Ailleurs dans la ville, Théo fait du skate.

Aurore arrête de jouer.)

Je déteste le silence. Ça me fait peur. Je m’entends penser. Il y a 88 touches sur un piano. Pour jouer ce morceau, j’en touche 19. Ça fait 69 touches que je ne touche pas. Sauf que pour jouer le mi bémol, j’ai du mal à ne pas toucher le . Ça fait plutôt 68.

Elle recommence à jouer.

Ailleurs dans la ville, Théo continue son chemin en skate. Derrière lui, une grenouille en queue-de-pie.

***

Théo et la Grenouille rentrent à la maison.

 

THÉO. Papa ?

(Personne ne répond.

Ils s’assoient tous les deux sur le canapé pour lire.

Sur la couverture de leurs bandes dessinées, on reconnaît le visage de l’homme grenouille qui accompagne Théo. Théo montre une image de la BD.) J’aime bien quand tu fais ça.

LA GRENOUILLE. Moi aussi.

Le père de Théo rentre à la maison. Il enlève son blouson et pose son casque de moto.

ÉRIC. Théo, je suis rentré. J’ai acheté une pizza pour ce soir. Ça te va ?

(Théo ne répond pas. Son père s’approche du canapé avec deux assiettes.)

Théo, les chaussures sur le canapé. Combien de fois.

(Théo et la Grenouille enlèvent leurs pieds du canapé.)

Tiens, sans olive.

Théo ne répond pas. Le père s’assoit sur le canapé.

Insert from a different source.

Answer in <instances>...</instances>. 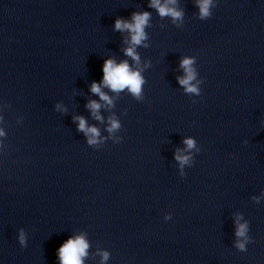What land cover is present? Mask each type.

Ils mangent. Le silence s’installe entre eux.

LA GRENOUILLE. Bon, je vais y aller, moi.

Salut.

THÉO. Salut.

Le père ne voit pas la grenouille.

ÉRIC. À qui tu parles ?

THÉO. À personne.

La Grenouille sort de la pièce en entrant dans le frigo.

ÉRIC. Ça va aller, demain ? Premier jour. Nouveau collège.

***

Dans la chambre d’Aurore.

Aurore se prend en photo.

Son œil. Sa bouche. Son cou. Son ventre.

 

AURORE. Je sais que quelque chose a changé. Mais je n’arrive pas à savoir quoi. Je me suis prise en photo vingt-deux fois cette semaine. Douze fois habillée, cinq fois en chemise de nuit, quatre fois en culotte et une fois nue. (Elle regarde les photos.) Je ne sais pas. Je ne sais pas ce qui a changé. Vingt-deux fois, peut-être que ce n’est pas assez. Il faut que je me prenne en photo plus souvent.

PATRICIA(de loin). Aurore.

AURORE. Oui maman.

PATRICIA(de loin). C’est l’heure d’aller à l’école, tu te prépares mon poussin.

AURORE. Oui.

***

Au collège.

 

LE PROFESSEUR. Allez, allez, chut. On se calme, on sort ses affaires… Marco, la casquette ! Merci. Stéphanie, à la poubelle le chewing-gum.